Congratulations to Spat, who discovered the initial nodule.
 
Teaching point: remember to look at the dorsal spine in the lateral view. By doing so, you may discover early disease, with great benefit for the patient.

Cáceres’ Corner Case 220 – SOLVED


Dear Friends,

I am showing today a case seen last week. Radiographs belong to a 35-year-old man with fever. 

What do you see?

The answer will be published on Friday.

Click here to see the answer

Findings: PA chest radiograph shows widening of the superior mediastinum (A, arrows). There is moderate prominence of both hila (A, red arrows) and two rounded opacities in the inferior aspect of the right hilum (A, yellow arrows). The lateral view shows convex bumps in the left hilum (B, red arrows).
Findings in both views are practically pathognomonic of mediastinal and hilar lymphadenopathies.

Changes in the PA radiograph are more evident when comparing with a previous film taken two years earlier.

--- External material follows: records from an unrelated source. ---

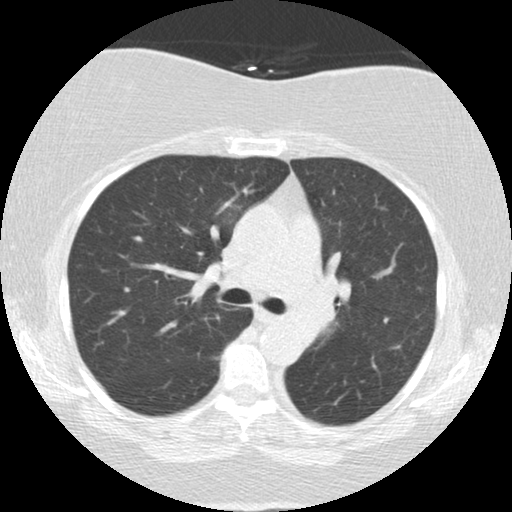
Low-dose screening chest CT, one axial slice; position 85 of 136 along the scan axis; lung window (W 1500 / L -600 HU); 2.5 mm slice thickness; 512 × 512 image matrix, field of view 309 × 309 mm.
Annotated regions visible in this slice (manually delineated by an expert):
- lesion 2 (tumor, mediastinum): bounding box (x1, y1, x2, y2) in pixels: (296, 276, 338, 338)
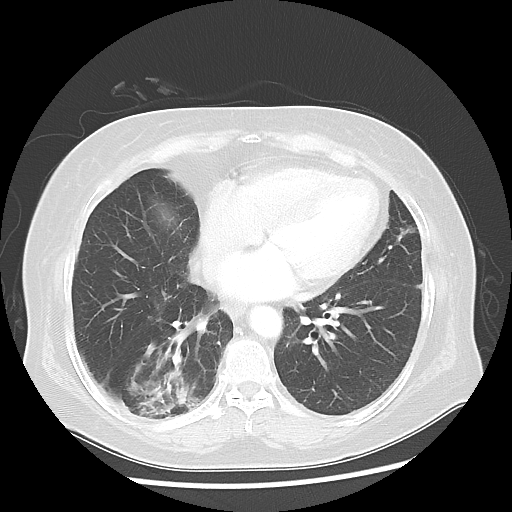
Chest CT, one axial slice. Slice 21 of 56 in the series (ordered by position). Reconstruction kernel LUNG. 120 kVp. Lung window (W 1500 / L -600 HU). 512 × 512 image matrix, field of view 360 × 360 mm. Patient: female, 64 years. From the clinical record (not read from this slice): clinical TNM (as recorded): Tis N0 M0.
Outlined on this slice (bounding box drawn by a radiologist):
- lung tumour (recorded histology: adenocarcinoma): bounding box <126,346,199,430> (left, top, right, bottom; pixels)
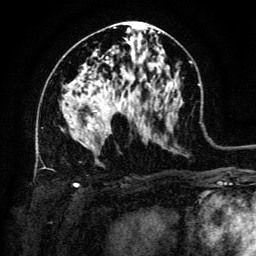
Breast MRI (dynamic contrast-enhanced), one axial slice. Slice 69 of 134 in the series (ordered by position). Cropped to one breast. Dynamic contrast-enhanced series, time point 2 of 6 at this slice position (early post-contrast). 3 T. TE 4.8 ms, TR 9 ms. 256 × 256 image matrix, field of view 180 × 180 mm. Female patient.
Outlined on this slice (semi-automatic segmentation, software-assisted and operator-edited):
- enhancing-tissue mask used for the functional tumour volume (all voxels passing the contrast-enhancement thresholds inside the analysis volume; usually the tumour): bounding box (x1, y1, x2, y2) in pixels: (91, 110, 97, 130)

In this case, lymphoma is the best possibility. For the sake of the patient I hoped it was infectious mononucleosis. Analysis discovered immature cells in the bloodstream. Further workup confirmed the diagnosis of acute lymphoblastic leukemia.
 
Final diagnosis: acute lymphoblastic leukemia with enlarged hilar and mediastinal lymph nodes.
 
Many of you discovered the enlarged lymph nodes, which makes me very proud.
Kudos for Amal Mahran, who was the first to give a detailed description.
 
Teaching point: I believe this case emphasizes the importance of comparing with previous studies. If I had shown the previous PA chest, I am sure the percentage of correct answers would had been close to one hundred percent.